A network is connected if, for each pair of nodes in the network, there is at least one path connecting them. If a network is not connected, it can be divided in connected components, which are maximally connected subgraphs. The example is not a connected network, as it has two connected components.

For networks which are not connected, we are often interested in the largest connected component, i.e. the largest subset of nodes where all pairs of nodes are connected via paths. Social networks tend to have relatively large largest connected components, often spanning about 80% of the nodes in the network.

Network measures

A node’s degree measures the number of links connected to it. In undirected networks there is only one measure of degree \(d(i)\), which is exactly the number of edges connected to the node \(i\). In directed networks there are two kinds of degree: in-degree \(d_{in}(i)\) that is the number of edges ending in \(i\), i.e. \((j,i)\) and out-degree \(d_{out}(i)\) that is the number of edges leaving from \(i\), i.e. \((i,j)\). In the first network example above, \(d_{in}(c) = 1\) and \(d_{out}(c) = 2\).

In weighted networks, weighted node degrees are sums of incoming and outgoing link weights. This way there are two weighted node degrees, the weighted in-degree and the weighted out-degree: \[w_{in}(i)= \sum\limits_{j}w(j,i)\]

\[w_{out}(i)= \sum\limits_{j}w(i,j)\] In the weighted network example we saw earlier, \(w_{in}(c) = 1\), \(w_{out}(c) = 5\)

The distance between nodes \(v\) and \(w\) is denoted as \(dist(v,w)\) and measures the minimum length among all the paths connecting \(v\) and \(w\). If there is no path between \(v\) and \(w\), the distance between them is defined as \(dist(v,w) := \infty\). In the first undirected network example above, \(dist(b, e) = 2\) due to the path \((b, a, e)\), which is the shortest path between \(b\) and \(e\). In that case there is only one shortest path, but there could be more than one, for example if \(c\) and \(e\) were connected by a link.

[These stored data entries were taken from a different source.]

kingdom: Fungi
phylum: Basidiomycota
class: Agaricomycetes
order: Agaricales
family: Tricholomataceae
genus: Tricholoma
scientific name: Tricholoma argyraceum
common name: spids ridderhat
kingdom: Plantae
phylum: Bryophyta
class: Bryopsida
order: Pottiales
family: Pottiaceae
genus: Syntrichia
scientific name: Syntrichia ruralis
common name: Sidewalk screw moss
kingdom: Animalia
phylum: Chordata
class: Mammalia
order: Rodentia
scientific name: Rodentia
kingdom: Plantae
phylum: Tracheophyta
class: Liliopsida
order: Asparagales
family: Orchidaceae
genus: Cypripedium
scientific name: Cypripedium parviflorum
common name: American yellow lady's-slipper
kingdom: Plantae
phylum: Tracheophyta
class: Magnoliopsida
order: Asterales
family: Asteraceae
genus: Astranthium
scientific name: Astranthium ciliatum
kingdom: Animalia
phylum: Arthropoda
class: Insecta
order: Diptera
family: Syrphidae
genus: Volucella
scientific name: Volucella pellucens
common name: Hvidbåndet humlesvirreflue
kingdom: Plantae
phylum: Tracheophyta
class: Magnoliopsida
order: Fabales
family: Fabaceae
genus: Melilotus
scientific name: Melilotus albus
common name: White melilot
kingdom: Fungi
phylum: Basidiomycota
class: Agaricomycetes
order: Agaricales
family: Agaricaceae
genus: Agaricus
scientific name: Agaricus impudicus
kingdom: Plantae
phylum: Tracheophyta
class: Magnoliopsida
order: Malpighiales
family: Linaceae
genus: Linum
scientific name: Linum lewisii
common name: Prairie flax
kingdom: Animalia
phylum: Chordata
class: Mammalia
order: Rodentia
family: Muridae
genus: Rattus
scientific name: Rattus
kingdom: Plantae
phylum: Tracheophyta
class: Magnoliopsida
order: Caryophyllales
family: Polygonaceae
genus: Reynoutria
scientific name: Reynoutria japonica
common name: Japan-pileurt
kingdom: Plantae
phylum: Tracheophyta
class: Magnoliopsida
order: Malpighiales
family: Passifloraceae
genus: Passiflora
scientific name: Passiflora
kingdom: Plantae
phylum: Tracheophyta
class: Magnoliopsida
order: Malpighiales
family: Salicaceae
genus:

In directed networks, paths have to follow the direction of links. If there is no link from \(i\) to \(j\), no path can contain \((i,j)\), even if there is a link \((j,i)\). In a directed network, the distance from a node to another does not have to be the same as the distance in the opposite direction, i.e. it might happen that \(dist(v,w) \neq dist(w,v)\). In the first network example, the distance from \(d\) to \(a\) is 2, but the distance from \(a\) to \(d\) is \(\infty\).

It is sometimes useful to think in terms of proximity between nodes instead of distance, measuring proximity as \(prox(v,w)=\frac{1}{dist(v,w)}\). In this definition, the proximity between connected nodes is 1. When there is no path between two nodes, their proximity is \(0\).